→ **WHAT IS REQUIRED**
Restate the data below word for word, keeping each line intact.

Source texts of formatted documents
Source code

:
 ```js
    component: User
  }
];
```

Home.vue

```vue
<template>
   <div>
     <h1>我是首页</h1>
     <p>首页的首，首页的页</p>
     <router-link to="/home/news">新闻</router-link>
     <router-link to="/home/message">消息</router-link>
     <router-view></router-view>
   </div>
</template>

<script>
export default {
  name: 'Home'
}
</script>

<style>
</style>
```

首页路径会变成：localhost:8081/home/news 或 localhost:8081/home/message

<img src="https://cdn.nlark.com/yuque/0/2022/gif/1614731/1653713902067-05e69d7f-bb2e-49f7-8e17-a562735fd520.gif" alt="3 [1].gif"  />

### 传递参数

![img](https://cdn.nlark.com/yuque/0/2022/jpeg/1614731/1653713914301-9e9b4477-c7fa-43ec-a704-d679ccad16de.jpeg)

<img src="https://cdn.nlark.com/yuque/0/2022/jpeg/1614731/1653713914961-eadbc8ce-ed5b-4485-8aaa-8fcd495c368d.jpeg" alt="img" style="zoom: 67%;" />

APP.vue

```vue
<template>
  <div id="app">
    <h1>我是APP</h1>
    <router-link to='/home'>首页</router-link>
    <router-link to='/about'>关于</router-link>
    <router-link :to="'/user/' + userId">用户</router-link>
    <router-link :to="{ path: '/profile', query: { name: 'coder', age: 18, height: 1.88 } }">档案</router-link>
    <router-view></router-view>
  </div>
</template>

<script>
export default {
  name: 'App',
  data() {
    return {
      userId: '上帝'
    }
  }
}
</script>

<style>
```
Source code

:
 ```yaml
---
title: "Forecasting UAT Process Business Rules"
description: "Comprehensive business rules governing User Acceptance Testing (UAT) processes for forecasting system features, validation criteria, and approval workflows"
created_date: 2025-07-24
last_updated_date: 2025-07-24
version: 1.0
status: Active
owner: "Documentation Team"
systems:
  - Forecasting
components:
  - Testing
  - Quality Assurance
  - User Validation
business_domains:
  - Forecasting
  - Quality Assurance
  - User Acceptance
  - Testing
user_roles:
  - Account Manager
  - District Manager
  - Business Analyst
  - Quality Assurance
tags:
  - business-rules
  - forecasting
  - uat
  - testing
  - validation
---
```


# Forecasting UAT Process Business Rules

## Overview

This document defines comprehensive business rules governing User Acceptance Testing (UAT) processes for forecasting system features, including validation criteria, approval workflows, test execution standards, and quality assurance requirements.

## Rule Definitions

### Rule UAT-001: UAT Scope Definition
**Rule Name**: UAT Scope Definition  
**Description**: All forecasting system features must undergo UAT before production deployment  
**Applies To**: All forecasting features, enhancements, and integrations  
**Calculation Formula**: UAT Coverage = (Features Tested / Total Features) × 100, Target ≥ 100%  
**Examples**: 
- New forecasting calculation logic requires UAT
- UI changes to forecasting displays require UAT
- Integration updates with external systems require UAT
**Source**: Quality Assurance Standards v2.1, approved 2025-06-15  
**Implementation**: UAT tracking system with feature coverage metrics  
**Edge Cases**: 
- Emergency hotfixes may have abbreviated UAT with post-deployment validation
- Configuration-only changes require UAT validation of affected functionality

→ **OUTPUT**
Source code

:
 ```js
    component: User
  }
];
```

Home.vue

```vue
<template>
   <div>
     <h1>我是首页</h1>
     <p>首页的首，首页的页</p>
     <router-link to="/home/news">新闻</router-link>
     <router-link to="/home/message">消息</router-link>
     <router-view></router-view>
   </div>
</template>

<script>
export default {
  name: 'Home'
}
</script>

<style>
</style>
```

首页路径会变成：localhost:8081/home/news 或 localhost:8081/home/message

<img src="https://cdn.nlark.com/yuque/0/2022/gif/1614731/1653713902067-05e69d7f-bb2e-49f7-8e17-a562735fd520.gif" alt="3 [1].gif"  />

### 传递参数

![img](https://cdn.nlark.com/yuque/0/2022/jpeg/1614731/1653713914301-9e9b4477-c7fa-43ec-a704-d679ccad16de.jpeg)

<img src="https://cdn.nlark.com/yuque/0/2022/jpeg/1614731/1653713914961-eadbc8ce-ed5b-4485-8aaa-8fcd495c368d.jpeg" alt="img" style="zoom: 67%;" />

APP.vue

```vue
<template>
  <div id="app">
    <h1>我是APP</h1>
    <router-link to='/home'>首页</router-link>
    <router-link to='/about'>关于</router-link>
    <router-link :to="'/user/' + userId">用户</router-link>
    <router-link :to="{ path: '/profile', query: { name: 'coder', age: 18, height: 1.88 } }">档案</router-link>
    <router-view></router-view>
  </div>
</template>

<script>
export default {
  name: 'App',
  data() {
    return {
      userId: '上帝'
    }
  }
}
</script>

<style>
```
Source code

:
 ```yaml
---
title: "Forecasting UAT Process Business Rules"
description: "Comprehensive business rules governing User Acceptance Testing (UAT) processes for forecasting system features, validation criteria, and approval workflows"
created_date: 2025-07-24
last_updated_date: 2025-07-24
version: 1.0
status: Active
owner: "Documentation Team"
systems:
  - Forecasting
components:
  - Testing
  - Quality Assurance
  - User Validation
business_domains:
  - Forecasting
  - Quality Assurance
  - User Acceptance
  - Testing
user_roles:
  - Account Manager
  - District Manager
  - Business Analyst
  - Quality Assurance
tags:
  - business-rules
  - forecasting
  - uat
  - testing
  - validation
---
```


# Forecasting UAT Process Business Rules

## Overview

This document defines comprehensive business rules governing User Acceptance Testing (UAT) processes for forecasting system features, including validation criteria, approval workflows, test execution standards, and quality assurance requirements.

## Rule Definitions

### Rule UAT-001: UAT Scope Definition
**Rule Name**: UAT Scope Definition  
**Description**: All forecasting system features must undergo UAT before production deployment  
**Applies To**: All forecasting features, enhancements, and integrations  
**Calculation Formula**: UAT Coverage = (Features Tested / Total Features) × 100, Target ≥ 100%  
**Examples**: 
- New forecasting calculation logic requires UAT
- UI changes to forecasting displays require UAT
- Integration updates with external systems require UAT
**Source**: Quality Assurance Standards v2.1, approved 2025-06-15  
**Implementation**: UAT tracking system with feature coverage metrics  
**Edge Cases**: 
- Emergency hotfixes may have abbreviated UAT with post-deployment validation
- Configuration-only changes require UAT validation of affected functionality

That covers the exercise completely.